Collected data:
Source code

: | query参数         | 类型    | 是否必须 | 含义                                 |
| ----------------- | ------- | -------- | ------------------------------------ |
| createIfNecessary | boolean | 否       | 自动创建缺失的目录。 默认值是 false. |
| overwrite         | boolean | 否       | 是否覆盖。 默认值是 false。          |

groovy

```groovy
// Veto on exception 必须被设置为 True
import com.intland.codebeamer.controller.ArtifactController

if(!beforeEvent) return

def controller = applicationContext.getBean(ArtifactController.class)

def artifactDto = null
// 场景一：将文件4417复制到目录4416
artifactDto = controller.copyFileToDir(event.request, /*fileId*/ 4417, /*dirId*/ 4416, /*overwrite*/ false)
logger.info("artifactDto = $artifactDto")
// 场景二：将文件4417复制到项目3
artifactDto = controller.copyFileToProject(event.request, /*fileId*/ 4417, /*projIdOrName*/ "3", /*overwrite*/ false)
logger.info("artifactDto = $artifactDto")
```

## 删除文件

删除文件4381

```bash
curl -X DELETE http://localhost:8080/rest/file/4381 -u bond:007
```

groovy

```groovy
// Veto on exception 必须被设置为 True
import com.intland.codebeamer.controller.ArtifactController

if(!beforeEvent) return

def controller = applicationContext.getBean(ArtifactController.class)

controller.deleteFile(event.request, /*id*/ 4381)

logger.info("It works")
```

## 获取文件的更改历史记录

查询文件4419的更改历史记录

==

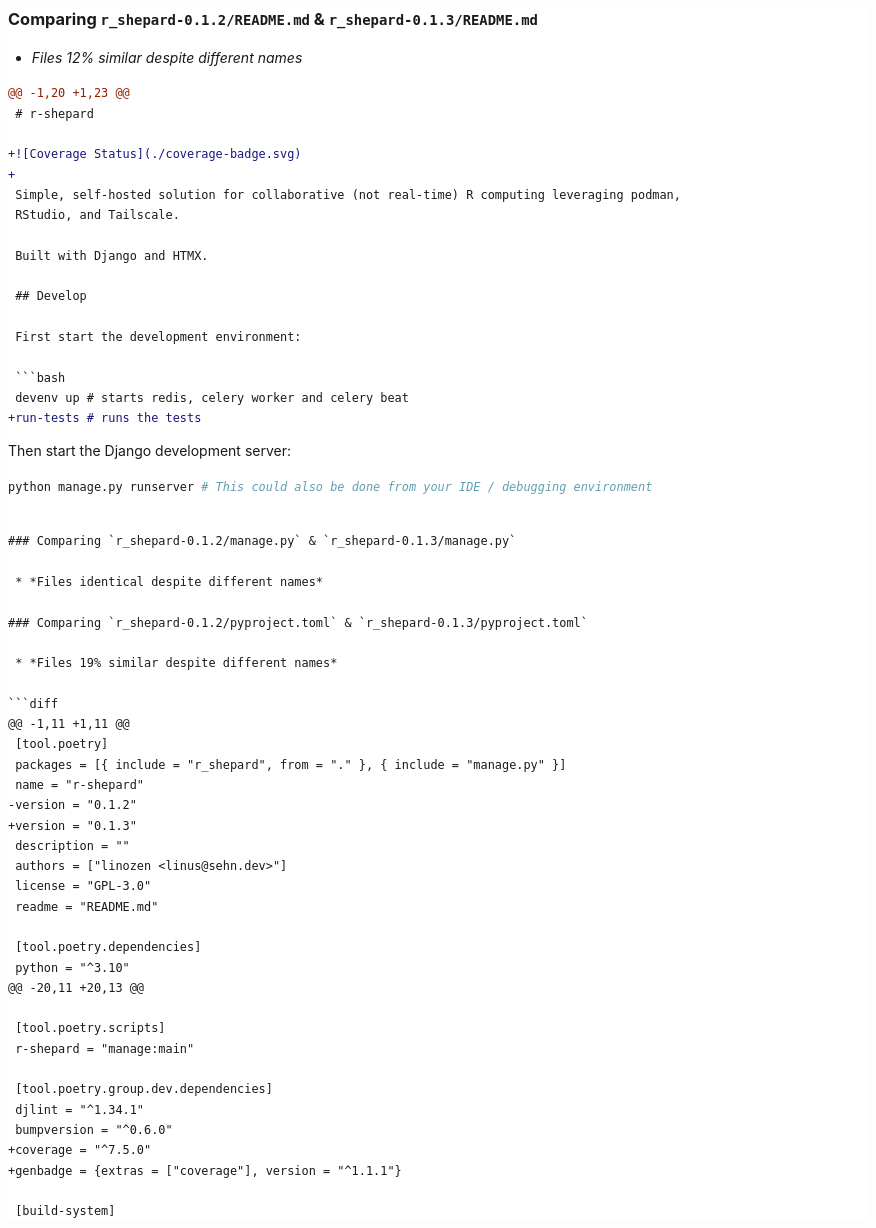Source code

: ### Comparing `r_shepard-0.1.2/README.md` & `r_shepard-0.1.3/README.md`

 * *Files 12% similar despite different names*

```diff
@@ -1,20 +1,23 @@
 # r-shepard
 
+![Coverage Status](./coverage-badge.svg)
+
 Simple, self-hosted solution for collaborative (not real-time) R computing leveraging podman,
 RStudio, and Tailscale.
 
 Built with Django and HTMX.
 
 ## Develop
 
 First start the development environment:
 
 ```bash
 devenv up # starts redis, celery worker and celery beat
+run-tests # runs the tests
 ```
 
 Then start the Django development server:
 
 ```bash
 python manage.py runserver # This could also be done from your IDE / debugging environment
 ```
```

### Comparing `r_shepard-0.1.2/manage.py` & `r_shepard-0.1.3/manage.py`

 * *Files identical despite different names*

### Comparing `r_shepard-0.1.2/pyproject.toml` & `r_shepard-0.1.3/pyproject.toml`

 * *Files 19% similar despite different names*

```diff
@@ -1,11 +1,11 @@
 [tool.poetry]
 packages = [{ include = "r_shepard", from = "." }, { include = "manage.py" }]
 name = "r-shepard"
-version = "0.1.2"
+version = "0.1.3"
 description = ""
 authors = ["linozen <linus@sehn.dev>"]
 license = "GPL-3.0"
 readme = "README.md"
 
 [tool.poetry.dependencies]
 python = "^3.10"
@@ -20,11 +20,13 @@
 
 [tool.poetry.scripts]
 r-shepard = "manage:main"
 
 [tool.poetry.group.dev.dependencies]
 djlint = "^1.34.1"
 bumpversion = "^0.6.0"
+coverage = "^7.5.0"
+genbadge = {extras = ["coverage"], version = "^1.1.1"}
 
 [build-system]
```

...

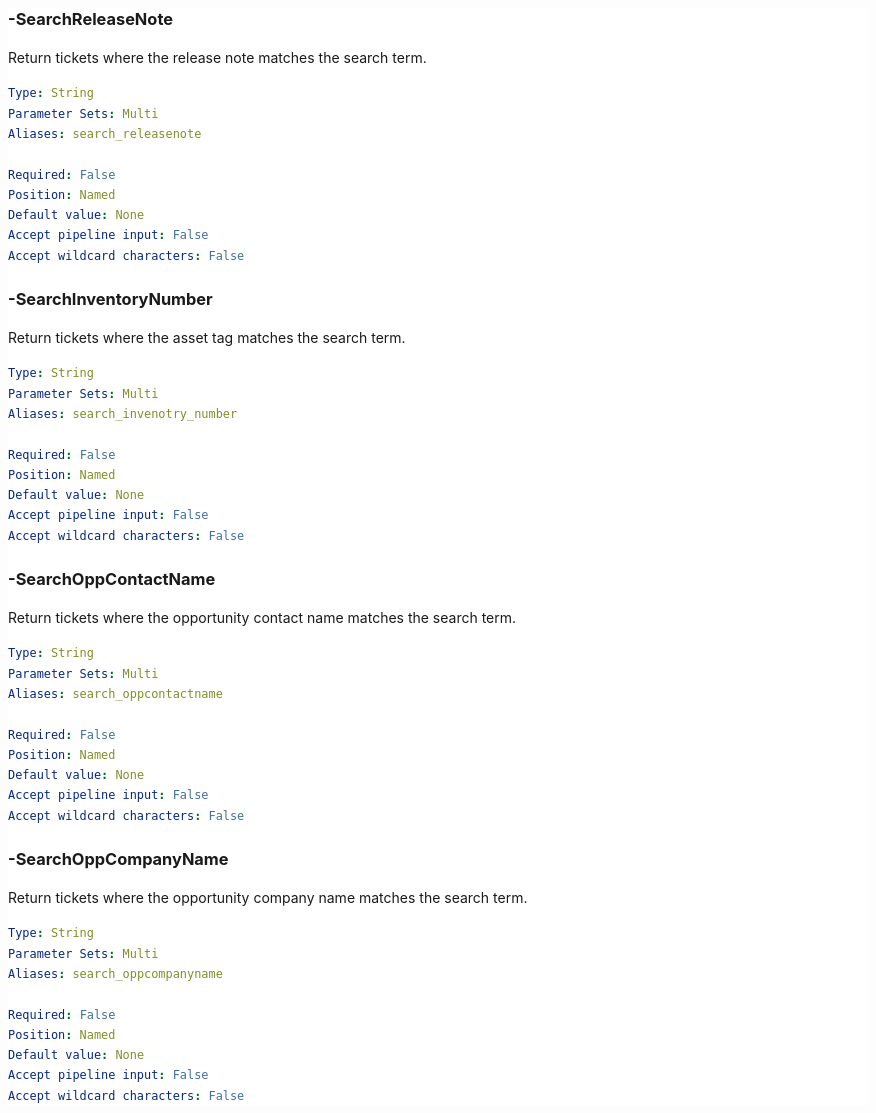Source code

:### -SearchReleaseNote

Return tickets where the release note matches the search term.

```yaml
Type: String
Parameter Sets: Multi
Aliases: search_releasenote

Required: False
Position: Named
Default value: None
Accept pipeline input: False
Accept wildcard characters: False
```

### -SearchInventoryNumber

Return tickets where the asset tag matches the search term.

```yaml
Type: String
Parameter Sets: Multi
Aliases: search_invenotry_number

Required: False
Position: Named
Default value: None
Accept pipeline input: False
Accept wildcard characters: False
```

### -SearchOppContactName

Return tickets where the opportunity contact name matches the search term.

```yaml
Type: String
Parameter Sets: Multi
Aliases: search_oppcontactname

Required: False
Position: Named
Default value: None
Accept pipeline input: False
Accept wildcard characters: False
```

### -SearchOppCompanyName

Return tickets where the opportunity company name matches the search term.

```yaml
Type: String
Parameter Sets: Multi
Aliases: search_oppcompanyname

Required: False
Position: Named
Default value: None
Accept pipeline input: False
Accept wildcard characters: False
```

** Exercise brief **
Wherever the string "opportunity" appears in the records above, copy the line it sits in.

** Task answer **
Return tickets where the opportunity contact name matches the search term.
Return tickets where the opportunity company name matches the search term.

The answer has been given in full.